Records from a collection:
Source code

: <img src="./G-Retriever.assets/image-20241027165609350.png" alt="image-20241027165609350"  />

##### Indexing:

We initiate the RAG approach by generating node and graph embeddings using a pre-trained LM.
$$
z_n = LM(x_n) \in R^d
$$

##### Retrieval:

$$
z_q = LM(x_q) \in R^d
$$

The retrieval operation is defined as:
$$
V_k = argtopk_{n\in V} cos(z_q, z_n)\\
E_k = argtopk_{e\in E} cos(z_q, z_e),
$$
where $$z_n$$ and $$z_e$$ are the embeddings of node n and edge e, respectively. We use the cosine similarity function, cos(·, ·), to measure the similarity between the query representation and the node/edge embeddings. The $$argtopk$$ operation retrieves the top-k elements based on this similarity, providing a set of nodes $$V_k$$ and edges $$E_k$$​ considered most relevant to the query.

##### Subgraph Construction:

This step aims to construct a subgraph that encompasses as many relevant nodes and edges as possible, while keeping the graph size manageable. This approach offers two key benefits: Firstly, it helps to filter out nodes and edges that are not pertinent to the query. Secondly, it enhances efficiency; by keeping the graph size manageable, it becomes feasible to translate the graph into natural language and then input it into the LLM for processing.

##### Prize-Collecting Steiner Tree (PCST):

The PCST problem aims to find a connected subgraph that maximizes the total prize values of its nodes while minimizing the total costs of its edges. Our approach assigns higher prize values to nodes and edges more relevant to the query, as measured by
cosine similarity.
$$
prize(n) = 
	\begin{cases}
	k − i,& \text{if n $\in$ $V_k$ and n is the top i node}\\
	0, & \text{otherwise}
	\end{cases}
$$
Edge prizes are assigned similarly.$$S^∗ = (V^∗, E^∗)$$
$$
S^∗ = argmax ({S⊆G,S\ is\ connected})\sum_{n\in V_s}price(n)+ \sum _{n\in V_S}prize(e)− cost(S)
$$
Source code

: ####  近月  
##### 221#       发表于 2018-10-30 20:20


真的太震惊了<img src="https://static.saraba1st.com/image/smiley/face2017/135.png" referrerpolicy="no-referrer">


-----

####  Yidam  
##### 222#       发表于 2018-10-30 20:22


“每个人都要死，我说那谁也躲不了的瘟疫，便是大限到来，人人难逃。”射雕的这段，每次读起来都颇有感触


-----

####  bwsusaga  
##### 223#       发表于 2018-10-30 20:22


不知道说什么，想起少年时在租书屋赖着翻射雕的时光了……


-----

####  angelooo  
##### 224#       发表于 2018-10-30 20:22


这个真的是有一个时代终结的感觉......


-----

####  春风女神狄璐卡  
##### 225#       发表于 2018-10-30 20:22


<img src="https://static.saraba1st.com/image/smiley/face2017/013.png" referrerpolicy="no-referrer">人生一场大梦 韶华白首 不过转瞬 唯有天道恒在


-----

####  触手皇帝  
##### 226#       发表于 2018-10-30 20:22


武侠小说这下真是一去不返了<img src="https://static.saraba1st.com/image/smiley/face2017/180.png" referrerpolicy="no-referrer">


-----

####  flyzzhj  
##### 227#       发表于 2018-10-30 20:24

YOUR TASK: Find every line in the records above that contains the word "aims", and copy each of those lines.

SOLUTION TO THIS EXERCISE:
This step aims to construct a subgraph that encompasses as many relevant nodes and edges as possible, while keeping the graph size manageable. This approach offers two key benefits: Firstly, it helps to filter out nodes and edges that are not pertinent to the query. Secondly, it enhances efficiency; by keeping the graph size manageable, it becomes feasible to translate the graph into natural language and then input it into the LLM for processing.
The PCST problem aims to find a connected subgraph that maximizes the total prize values of its nodes while minimizing the total costs of its edges. Our approach assigns higher prize values to nodes and edges more relevant to the query, as measured by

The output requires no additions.